The Dead Combo gig at Koneisto festival in Finland was excessively hyped in the media in advance. Apparently the two Finnish ex pats residing in New York showed the snotty club kids the true meaning of rock’n’roll, including inviting Nuutti Kataja’s mother on stage at one point. I felt sorry for missing the gig, but only when listening to their album do I realize just how sorry I ought to feel.

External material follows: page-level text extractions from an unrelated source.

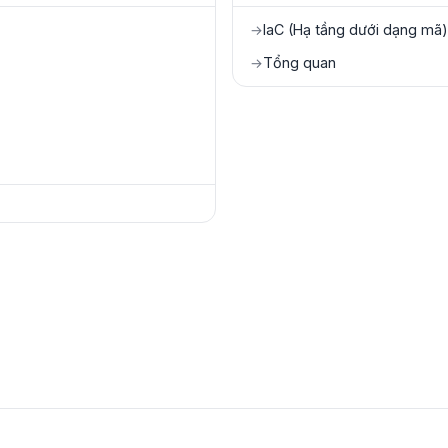
IaC (Hạ tầng dưới dạng mã)
→
Tổng quan
→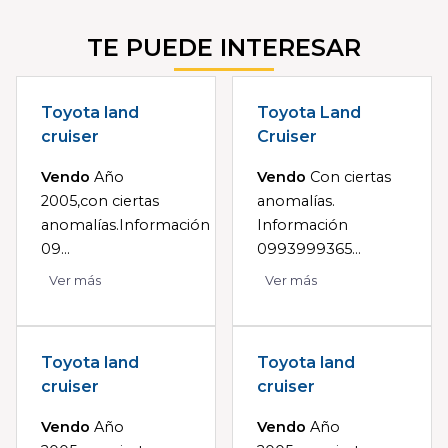
TE PUEDE INTERESAR
Toyota land
Toyota Land
cruiser
Cruiser
Vendo
Año
Vendo
Con ciertas
2005,con ciertas
anomalías.
anomalías.Información
Información
09...
0993999365...
Ver más
Ver más
Toyota land
Toyota land
cruiser
cruiser
Vendo
Año
Vendo
Año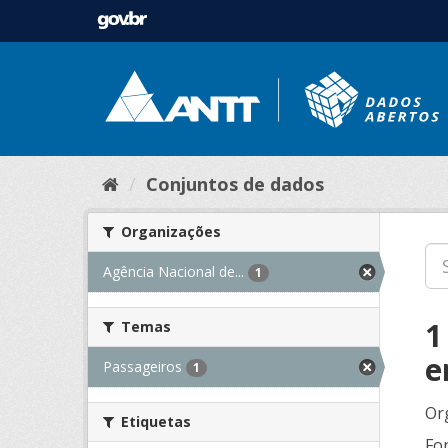
Conjuntos de dados
Organizações
Agência Nacional de...
1
1
Temas
e
Passageiros
1
Or
Etiquetas
Fo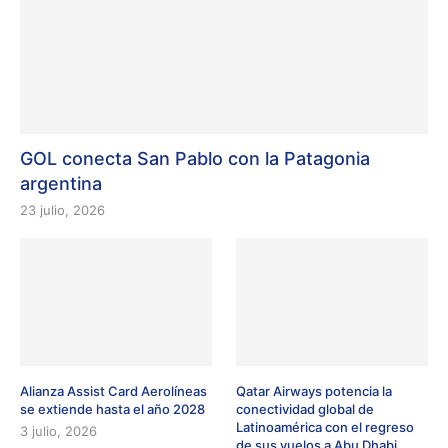
GOL conecta San Pablo con la Patagonia
argentina
23 julio, 2026
Alianza Assist Card Aerolíneas
Qatar Airways potencia la
se extiende hasta el año 2028
conectividad global de
Latinoamérica con el regreso
3 julio, 2026
de sus vuelos a Abu Dhabi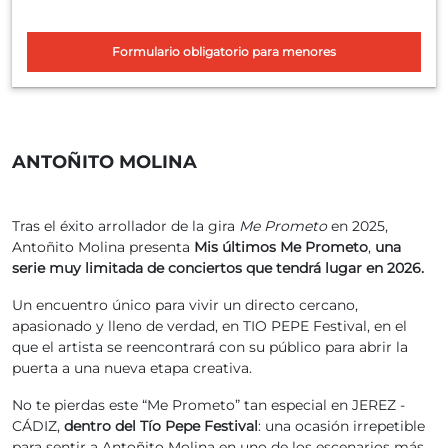
Formulario obligatorio para menores
ANTOÑITO MOLINA
Tras el éxito arrollador de la gira
Me Prometo
en 2025,
Antoñito Molina presenta
Mis últimos Me Prometo
,
una
serie muy limitada de conciertos que tendrá lugar en 2026.
Un encuentro único para vivir un directo cercano,
apasionado y lleno de verdad, en TIO PEPE Festival, en el
que el artista se reencontrará con su público para abrir la
puerta a una nueva etapa creativa.
No te pierdas este “Me Prometo” tan especial en JEREZ -
CÁDIZ,
dentro del Tío Pepe Festival
: una ocasión irrepetible
para sentir a Antoñito Molina en uno de los escenarios más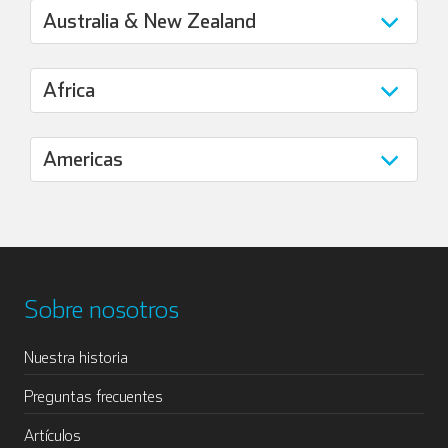
Sobre nosotros
Nuestra historia
Preguntas frecuentes
Artículos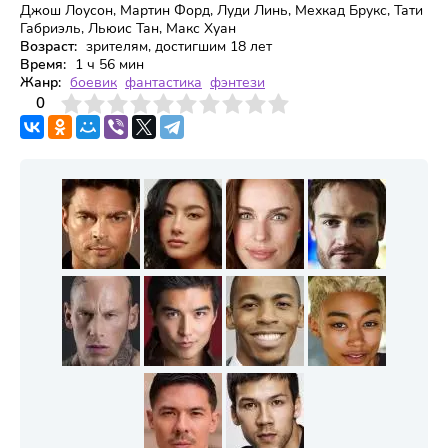
Джош Лоусон, Мартин Форд, Луди Линь, Мехкад Брукс, Тати
Габриэль, Льюис Тан, Макс Хуан
Возраст:
зрителям, достигшим 18 лет
Время:
1 ч 56 мин
Жанр:
боевик
фантастика
фэнтези
3
4
0
5
6
7
8
9
10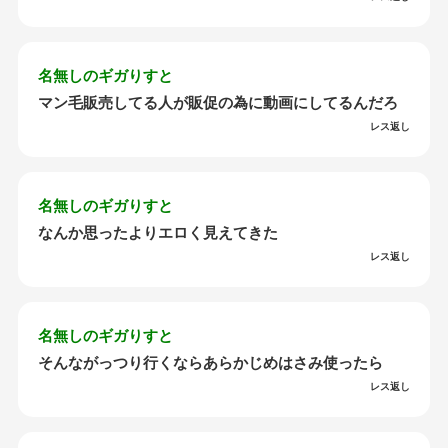
名無しのギガりすと
マン毛販売してる人が販促の為に動画にしてるんだろ
レス返し
名無しのギガりすと
なんか思ったよりエロく見えてきた
レス返し
名無しのギガりすと
そんながっつり行くならあらかじめはさみ使ったら
レス返し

Vocalist Kataja and his partner Harri Kupiainen raise hell utilizing a simple but deadly array of weaponry: two guitars, one moog, a drum machine and a microphone. The ghosts of Suicide and The Jesus and Mary Chain rattle their chains fiercely in a glorious eruption of guitars blaring and screeching, while Kataja mans the microphone with a decadent New York attitude that defies description. Dead Combo possesses a certain weight in its slow, unrelenting furor that most of the other candidates for the feedback garage rock throne (Black Rebel Motorcycle Club, Raveonettes and so on into eternity…) are lacking.
All the evidence point to an amazing live experience. Repeated exposure to the studio album induces a certain numbness after the initial enthusiasm – such intensity cannot keep you engaged forever. Tracks like ”Tech Out” and ”2002” make clear that Dead Combo is not limited to rock mannerisms. Here the undercurrent of electronic beats gets to trickle out of the sewers and shine on its own, while Kataja can shut up and concentrate on twiddling the knobs of that Moog.
Dead Combo is at its best on ”Doxies Blanch”, with Kataja crooning like a devilish Iggy Pop and guitars clashing with synthesizer ditties.